The winner of the Jane Grigson Trust award 2019 was:

Elly McCausland: The Botanical Kitchen

The Botanical Kitchen, an in-depth exploration of our passion for all parts of the plant – from rose petals to raspberries, blackcurrants to bergamot, and lavender to lime leaves – will be published by Absolute Press in the sprnig of 2020. It will combine Elly’s love of literature, food culture and history with her passion for herbs, spices, fruit and tea.

Winning the award was the most wonderful thing to happen in the development of my book, giving me a renewed sense of inspiration, energy and a sense of why food writing continues to matter in the world. It gave me the drive to push forward in finishing a book that I hope Jane herself would have enjoyed.
Dan Saladino

The winner of the Jane Grigson Trust award 2019 was:

Dan Saladino: The Ark of Taste

In The Ark of Taste, radio journalist Dan Saladino will take the reader on a revelatory journey of discovery into the world’s most endangered foods and disappearing flavours.

Winning the award made a significant difference to the direction of my first book. On a practical level it made an important research trip possible and led to new ideas and themes being added. But equally important; the award gave me a huge amount of confidence in the stories I was telling and the messages I wanted the book to get across.
Angela Clutton

The winner of the Jane Grigson Trust award 2018 was:

Angela Clutton: The Vinegar Cupboard

In this fascinating and unique book, food writer and historian Angela Clutton demonstrates the many great ways vinegars can be used to balance and bring flavour, which will enable modern cooks to make the most of this ancient ingredient (to be published by Absolute Press in February 2019).

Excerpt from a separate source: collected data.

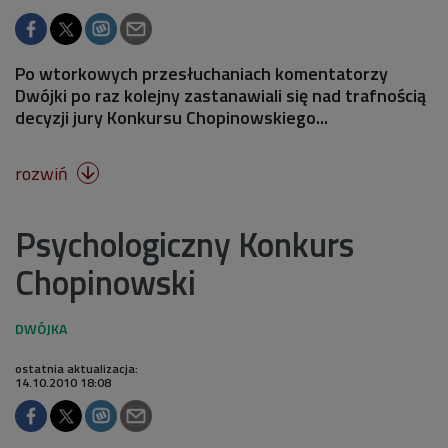
Po wtorkowych przesłuchaniach komentatorzy
Dwójki po raz kolejny zastanawiali się nad trafnością
decyzji jury Konkursu Chopinowskiego...
rozwiń

Psychologiczny Konkurs
Chopinowski
ostatnia aktualizacja:
14.10.2010 18:08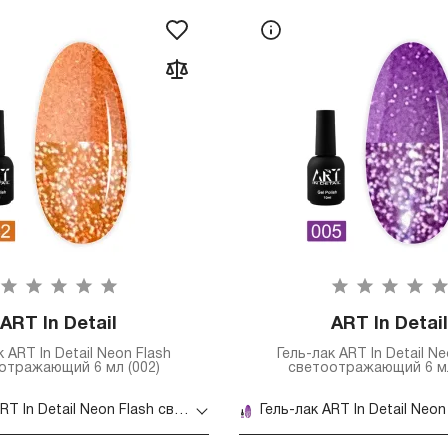
ART In Detail
ART In Detail
к ART In Detail Neon Flash
Гель-лак ART In Detail Ne
отражающий 6 мл (002)
светоотражающий 6 мл
Гель-лак ART In Detail Neon Flash светоотражающий 6 мл (002)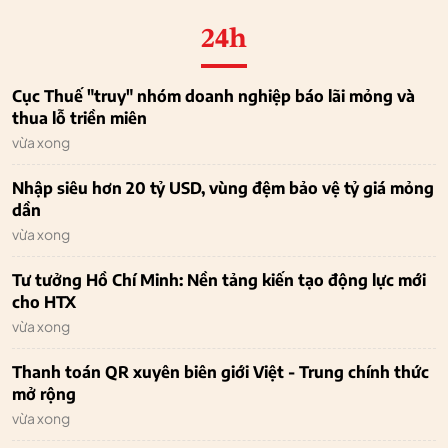
24h
Cục Thuế "truy" nhóm doanh nghiệp báo lãi mỏng và
thua lỗ triền miên
vừa xong
Nhập siêu hơn 20 tỷ USD, vùng đệm bảo vệ tỷ giá mỏng
dần
vừa xong
Tư tưởng Hồ Chí Minh: Nền tảng kiến tạo động lực mới
cho HTX
vừa xong
Thanh toán QR xuyên biên giới Việt - Trung chính thức
mở rộng
vừa xong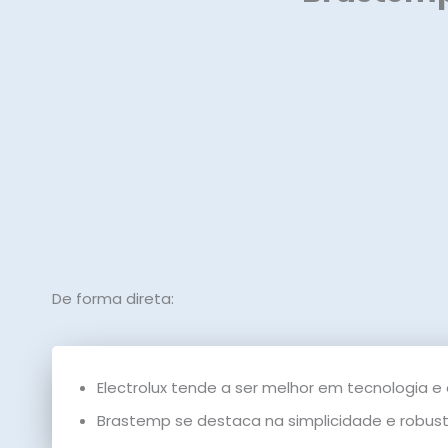
De forma direta:
Electrolux tende a ser melhor em tecnologia e 
Brastemp se destaca na simplicidade e robus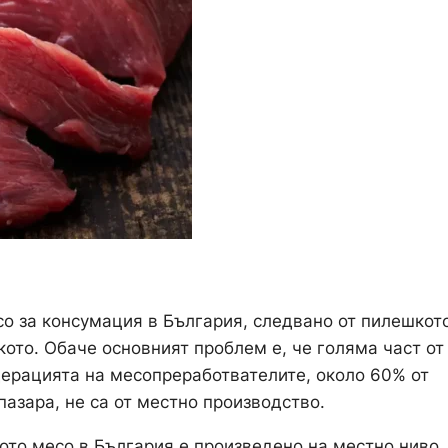
о за консумация в България, следвано от пилешкото
кото. Обаче основният проблем е, че голяма част от
дерацията на месопреработвателите, около 60% от
пазара, не са от местно производство.
кото месо в България е произведено на местно ниво.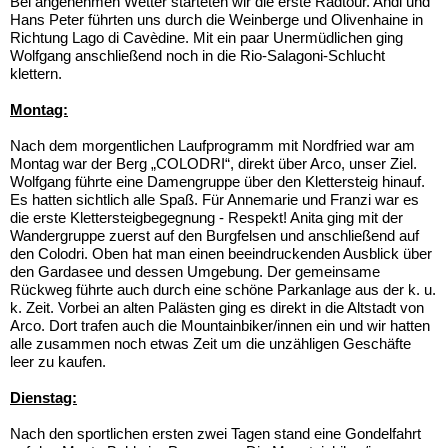
Bei angenehmen Wetter starteten wir die erste Radtour. Andi und
Hans Peter führten uns durch die Weinberge und Olivenhaine in
Richtung Lago di Cavèdine. Mit ein paar Unermüdlichen ging
Wolfgang anschließend noch in die Rio-Salagoni-Schlucht
klettern.
Montag:
Nach dem morgentlichen Laufprogramm mit Nordfried war am
Montag war der Berg „COLODRI“, direkt über Arco, unser Ziel.
Wolfgang führte eine Damengruppe über den Klettersteig hinauf.
Es hatten sichtlich alle Spaß. Für Annemarie und Franzi war es
die erste Klettersteigbegegnung - Respekt! Anita ging mit der
Wandergruppe zuerst auf den Burgfelsen und anschließend auf
den Colodri. Oben hat man einen beeindruckenden Ausblick über
den Gardasee und dessen Umgebung. Der gemeinsame
Rückweg führte auch durch eine schöne Parkanlage aus der k. u.
k. Zeit. Vorbei an alten Palästen ging es direkt in die Altstadt von
Arco. Dort trafen auch die Mountainbiker/innen ein und wir hatten
alle zusammen noch etwas Zeit um die unzähligen Geschäfte
leer zu kaufen.
Dienstag:
Nach den sportlichen ersten zwei Tagen stand eine Gondelfahrt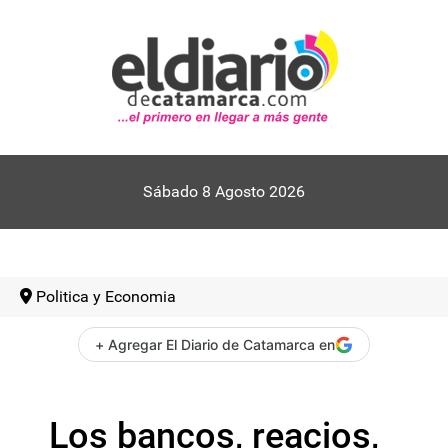
Sábado 8 Agosto 2026
Politica y Economia
+ Agregar El Diario de Catamarca en
Los bancos, reacios,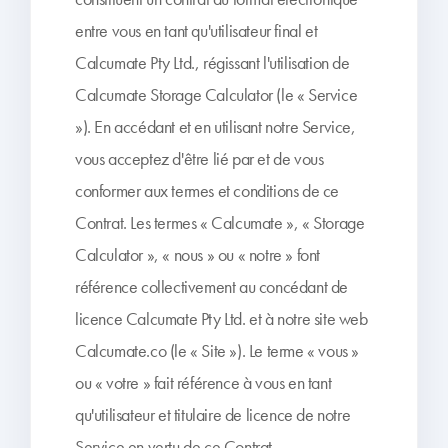
entre vous en tant qu'utilisateur final et
Calcumate Pty Ltd., régissant l'utilisation de
Calcumate Storage Calculator (le « Service
»). En accédant et en utilisant notre Service,
vous acceptez d'être lié par et de vous
conformer aux termes et conditions de ce
Contrat. Les termes « Calcumate », « Storage
Calculator », « nous » ou « notre » font
référence collectivement au concédant de
licence Calcumate Pty Ltd. et à notre site web
Calcumate.co (le « Site »). Le terme « vous »
ou « votre » fait référence à vous en tant
qu'utilisateur et titulaire de licence de notre
Service en vertu de ce Contrat.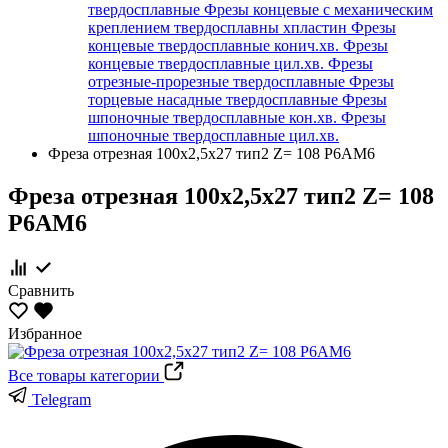
твердосплавные
Фрезы концевые с механическим
креплением твердосплавны хпластин
Фрезы
концевые твердосплавные конич.хв.
Фрезы
концевые твердосплавные цил.хв.
Фрезы
отрезные-прорезные твердосплавные
Фрезы
торцевые насадные твердосплавные
Фрезы
шпоночные твердосплавные кон.хв.
Фрезы
шпоночные твердосплавные цил.хв.
Фреза отрезная 100х2,5х27 тип2 Z= 108 Р6АМ6
Фреза отрезная 100х2,5х27 тип2 Z= 108
Р6АМ6
Сравнить
Избранное
Все товары категории
Telegram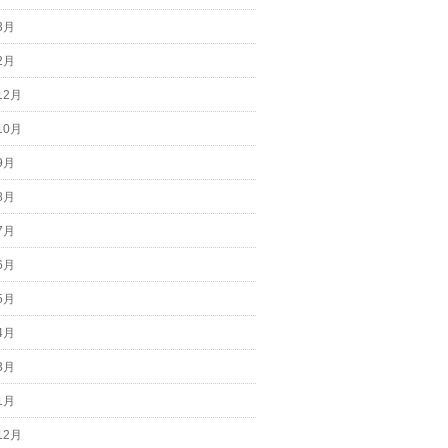
3月
2月
12月
10月
9月
8月
7月
6月
5月
4月
3月
1月
12月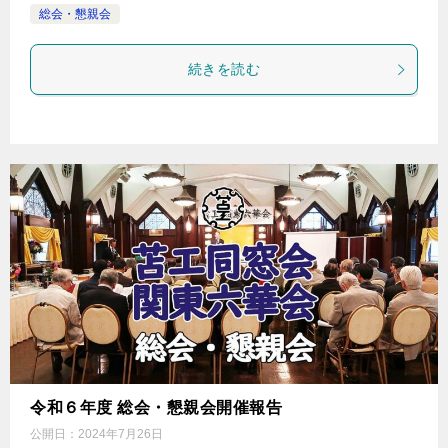
総会・懇親会
続きを読む
令和６年度 総会・懇親会開催報告
公開日：
2024年7月26日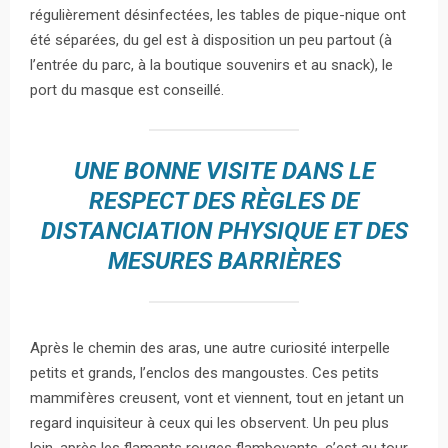
régulièrement désinfectées, les tables de pique-nique ont
été séparées, du gel est à disposition un peu partout (à
l’entrée du parc, à la boutique souvenirs et au snack), le
port du masque est conseillé.
UNE BONNE VISITE DANS LE
RESPECT DES RÈGLES DE
DISTANCIATION PHYSIQUE ET DES
MESURES BARRIÈRES
Après le chemin des aras, une autre curiosité interpelle
petits et grands, l’enclos des mangoustes. Ces petits
mammifères creusent, vont et viennent, tout en jetant un
regard inquisiteur à ceux qui les observent. Un peu plus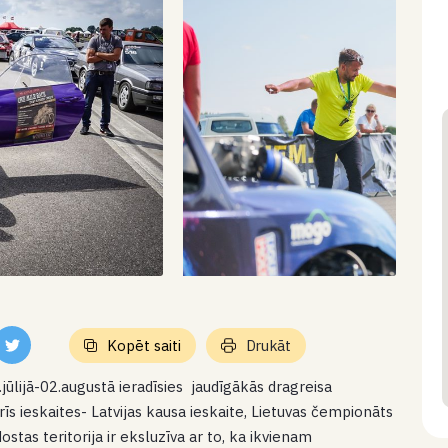
Kopēt saiti
Drukāt
1.jūlijā-02.augustā ieradīsies jaudīgākās dragreisa
īs ieskaites- Latvijas kausa ieskaite, Lietuvas čempionāts
ostas teritorija ir eksluzīva ar to, ka ikvienam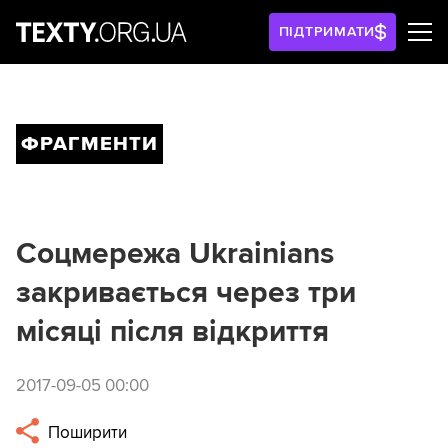
ПІДТРИМАТИ
ФРАГМЕНТИ
Соцмережа Ukrainians
закривається через три
місяці після відкриття
2017-09-05 00:00
Поширити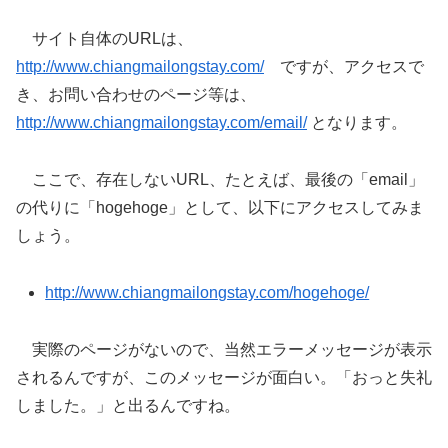
サイト自体のURLは、
http://www.chiangmailongstay.com/
ですが、アクセスで
き、お問い合わせのページ等は、
http://www.chiangmailongstay.com/email/
となります。
ここで、存在しないURL、たとえば、最後の「email」
の代りに「hogehoge」として、以下にアクセスしてみま
しょう。
http://www.chiangmailongstay.com/hogehoge/
実際のページがないので、当然エラーメッセージが表示
されるんですが、このメッセージが面白い。「おっと失礼
しました。」と出るんですね。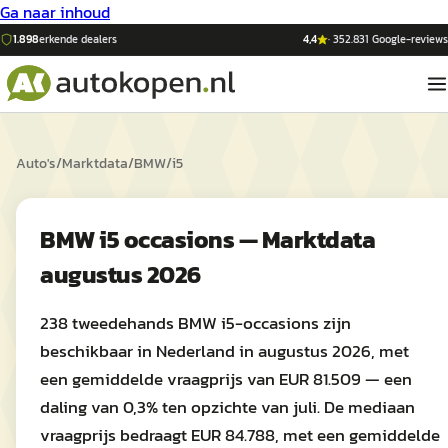
Ga naar inhoud
1.898
erkende dealers
4,4
·
352.831
Google-reviews
Auto's
/
Marktdata
/
BMW
/
i5
BMW i5 occasions — Marktdata
augustus 2026
238 tweedehands BMW i5-occasions zijn
beschikbaar in Nederland in augustus 2026, met
een gemiddelde vraagprijs van EUR 81.509 — een
daling van 0,3% ten opzichte van juli. De mediaan
vraagprijs bedraagt EUR 84.788, met een gemiddelde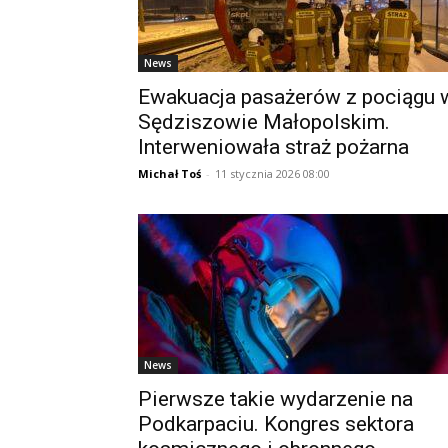
News
Ewakuacja pasażerów z pociągu 
Sędziszowie Małopolskim.
Interweniowała straż pożarna
Michał Toś
-
11 stycznia 2026 08:00
News
Pierwsze takie wydarzenie na
Podkarpaciu. Kongres sektora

The Jane Grigson Trust Award has made just the most enormous difference to the development of The Vinegar Cupboard. To anyone who has done the amazing feat of getting a first book commissioned, I can only wholeheartedly say they should - must - apply for this because it is a very, very good thing indeed.
Vicky Hayward

The winner of the Jane Grigson Trust award 2017 was:

Vicky Hayward: The New Art of Cookery: A Spanish Friar’s Kitchen Notebook

Drawing on her deep knowledge of Spanish culture, Vicky Hayward gives a modern retelling of an eighteenth-century classic cookbook, including fresh, simple and surprisingly easy to make recipes. (Published by Rowman & Littlefield in the UK in September 2017)

Vicky said of winning the Award:

My heartfelt thanks go to the Trust for the 2017 Award; it has drawn me back to Jane’s scholarly, inclusive, independent writing and, in so doing, it has given me inspiration for the years to come.
Alex Andreou

The winner of the Jane Grigson Trust award 2016 was:

Alex Andreou: The Magic Bay Leaf

In an evocative mix of memoir and recipes, Alex Andreou writes about the food of the Greek islands. (To be published by Chatto & Windus – awaiting publication)

At precisely the point when the project looked far too titanic to tackle, when I had begun to doubt myself – as every writer must – the Jane Grigson Trust Award put the wind back in my sails. It gave me the boost, focus and breathing space to break through my barriers. I will be ever grateful for Jane Grigson’s vision and the Trust’s faith.